- Sire: Longstreet
- Grandsire: Longfellow
- Dam: Pretence
- Damsire: Plenipo
- Sex: Stallion
- Foaled: 1898
- Country: United States
- Color: Bay
- Breeder: Belle Meade Stud
- Owner: Richard T. Wilson, Jr.
- Trainer: Thomas J. Healey
- Record: not found
- Earnings: US$ not found

Major wins
- Spring Stakes (1900) Broadway Stakes (1901) Lawrence Realization Stakes (1901) Withers Stakes (1901) American Classics wins: Preakness Stakes (1901)

= The Parader =

American-bred Thoroughbred racehorse

The Parader (1898 - August 1902) was an American Thoroughbred racehorse best known for winning the 1901 Preakness Stakes and finishing second in the Belmont Stakes.

==Background==
The Parader was a bay horse bred by the Belle Meade Stud of Nashville, Tennessee.
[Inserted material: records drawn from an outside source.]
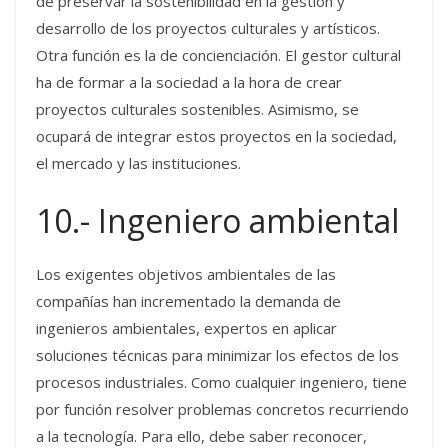
de preservar la sostenibilidad en la gestión y
desarrollo de los proyectos culturales y artísticos.
Otra función es la de concienciación. El gestor cultural
ha de formar a la sociedad a la hora de crear
proyectos culturales sostenibles. Asimismo, se
ocupará de integrar estos proyectos en la sociedad,
el mercado y las instituciones.
10.- Ingeniero ambiental
Los exigentes objetivos ambientales de las
compañías han incrementado la demanda de
ingenieros ambientales, expertos en aplicar
soluciones técnicas para minimizar los efectos de los
procesos industriales. Como cualquier ingeniero, tiene
por función resolver problemas concretos recurriendo
a la tecnología. Para ello, debe saber reconocer,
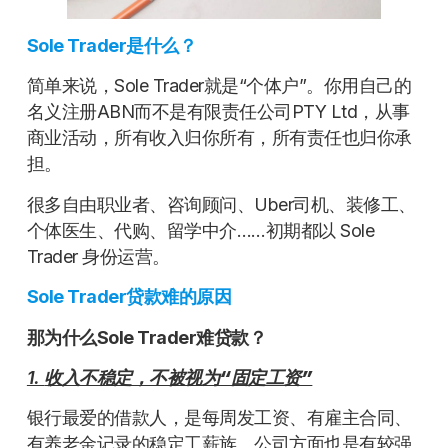
Sole Trader是什么？
简单来说，Sole Trader就是“个体户”。你用自己的
名义注册ABN而不是有限责任公司PTY Ltd，从事
商业活动，所有收入归你所有，所有责任也归你承
担。
很多自由职业者、咨询顾问、Uber司机、装修工、
个体医生、代购、留学中介……初期都以 Sole
Trader 身份运营。
Sole Trader贷款难的原因
那为什么Sole
Trader
难贷款？
1.
收入不稳定，不被视为“固定工资”
银行最爱的借款人，是每周发工资、有雇主合同、
有养老金记录的稳定工薪族。公司方面也是有较强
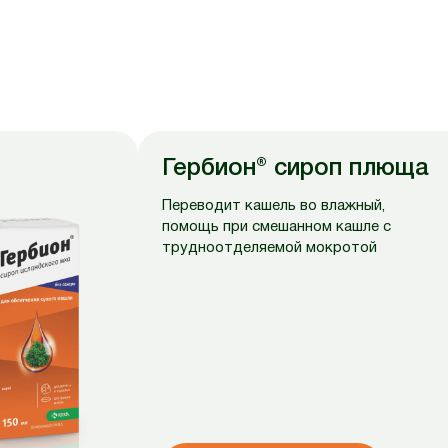
Гербион® сироп плюща
Переводит кашель во влажный,
помощь при смешанном кашле с
трудноотделяемой мокротой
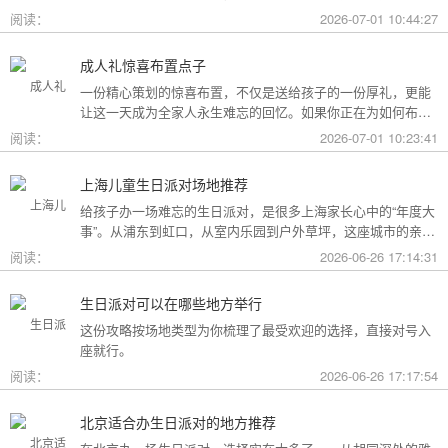
用构成参考，你可以看看哪种更贴合自己的情况。
阅读：
2026-07-01 10:44:27
成人礼惊喜布置点子
一份精心策划的惊喜布置，不仅是送给孩子的一份厚礼，更能
让这一天成为全家人永生难忘的回忆。如果你正在为如何布置
而头疼，不妨收下这份成人礼惊喜布置全攻略，从主题风格到
阅读：
2026-07-01 10:23:41
细节创意，帮你打造一场仪式感爆棚的成年盛典。
上海儿童生日派对场地推荐
给孩子办一场难忘的生日派对，是很多上海家长心中的“年度大
事”。从浦东到虹口，从室内乐园到户外草坪，这座城市的亲子
友好型场地选择越来越丰富。不过场地多了，选择也成了难
阅读：
2026-06-26 17:14:31
题。这份攻略按类型为你盘点了上海热门的儿童生日派对场
地，直接对号入座就行。
生日派对可以在哪些地方举行
这份攻略按场地类型为你梳理了最受欢迎的选择，直接对号入
座就行。
阅读：
2026-06-26 17:17:54
北京适合办生日派对的地方推荐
He was sired by Longstreet, the leading American racehorse of 1891 out of a mare named Pretence. He was owned by Richard T. Wilson, Jr., President of the Saratoga Race Course.

==Racing career==
In the Preakness, The Parader was given an indifferent ride, but produced a strong finish to win easily. The Parader also won the Withers Stakes and the Lawrence Realization Stakes. His racing career ended in 1902 due to severe laminitis. He was euthanized in August 1902 due to worsening lameness.